→ **Por hacer**:
a) En el texto sobre la pobreza, ¿en qué consiste la pobreza absoluta?
b) Cuenta las líneas de los registros que contienen la cadena "circle", distinguiendo entre mayúsculas y minúsculas. Indica solo el número.

→ **Bloque de texto**:
((

Tales son estos miedos que logran nublar nuestra razón y nuestros sentidos como para no permitirnos advertir las bondades del mundo en la época que nos ha tocado vivir.

A pesar de hay más seres humanos en la Tierra que nunca, en la actualidad sólo una mínima porción lucha a diario por algo para comer, la mayoría de nosotros vamos a vivir mucho más tiempo que nuestros antepasados más cercanos y gozamos de un bienestar y de un confort que nos permiten pensar en mañanas mucho más distantes que los próximos días, meses o años.

Es necesario pensar en este contexto para entender qué estamos diciendo o haciendo cuando decimos que hay que atender a los pobres.


¿Qué es un pobre?

Evitaré la alusión a todo el discurso progresista, con todos su coeficientes sobre la desigualdad porque ellos están abocados a demostrar que hay pobres hasta en Liechtenstein por culpa de que unos tienen lo que a los otros les falta. De modo que no voy a ocuparme de la pobreza relativa. Queda eso para otro momento o para nunca, porque está lleno de libros y artículos que desmontan tales pensamientos.
Me interesa plantear algunas cuestiones sobre la pobreza absoluta, esto es, la falta de alimentos suficientes para sobrevivir y la falta de cobijo necesario para no morir de frío. Quien no tenga esas carencias no es pobre en términos absolutos.

Hay algunas personas, en unas sociedades más que en otras, que viven en pobreza absoluta. Los niños y los viejos son los más indefensos porque no tienen las herramientas para salir de esta situación, por eso su familia tiene que protegerlos.

Muy pocas personas están en situación de pobreza absoluta, ya que nuestras sociedades producen fácilmente alimentos y abrigo. Y los que son pobres no tienen más que acercarse a las ciudades para recoger lo que los no pobres desechan, y así logran sobrevivir.

))

→ **Materiales del ejercicio**:
((

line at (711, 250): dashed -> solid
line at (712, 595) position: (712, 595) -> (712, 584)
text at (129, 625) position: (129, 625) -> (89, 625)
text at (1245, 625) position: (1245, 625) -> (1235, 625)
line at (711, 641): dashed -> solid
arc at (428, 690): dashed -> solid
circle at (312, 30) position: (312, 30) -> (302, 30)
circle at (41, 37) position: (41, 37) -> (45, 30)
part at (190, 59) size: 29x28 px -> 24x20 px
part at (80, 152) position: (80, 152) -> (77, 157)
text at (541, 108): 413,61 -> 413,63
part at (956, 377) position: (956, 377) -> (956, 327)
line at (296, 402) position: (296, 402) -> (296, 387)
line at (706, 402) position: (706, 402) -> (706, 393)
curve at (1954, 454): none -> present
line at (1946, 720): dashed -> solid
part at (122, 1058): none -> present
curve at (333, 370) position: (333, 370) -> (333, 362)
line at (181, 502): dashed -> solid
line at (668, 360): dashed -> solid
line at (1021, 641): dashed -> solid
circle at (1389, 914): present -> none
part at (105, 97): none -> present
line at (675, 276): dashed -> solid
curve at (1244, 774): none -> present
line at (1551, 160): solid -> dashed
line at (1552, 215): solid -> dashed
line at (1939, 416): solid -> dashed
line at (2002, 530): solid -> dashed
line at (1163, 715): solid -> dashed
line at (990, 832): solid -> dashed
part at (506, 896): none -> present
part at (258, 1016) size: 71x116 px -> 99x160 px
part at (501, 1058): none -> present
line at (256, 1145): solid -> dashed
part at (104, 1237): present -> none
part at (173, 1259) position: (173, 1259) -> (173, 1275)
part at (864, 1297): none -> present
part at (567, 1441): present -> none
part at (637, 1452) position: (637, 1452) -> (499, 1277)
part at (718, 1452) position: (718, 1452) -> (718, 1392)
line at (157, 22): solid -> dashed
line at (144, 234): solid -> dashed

))

→ **Resultados del ejercicio**:
a) En la falta de alimentos suficientes para sobrevivir y la falta de cobijo necesario para no morir de frío.

b) 3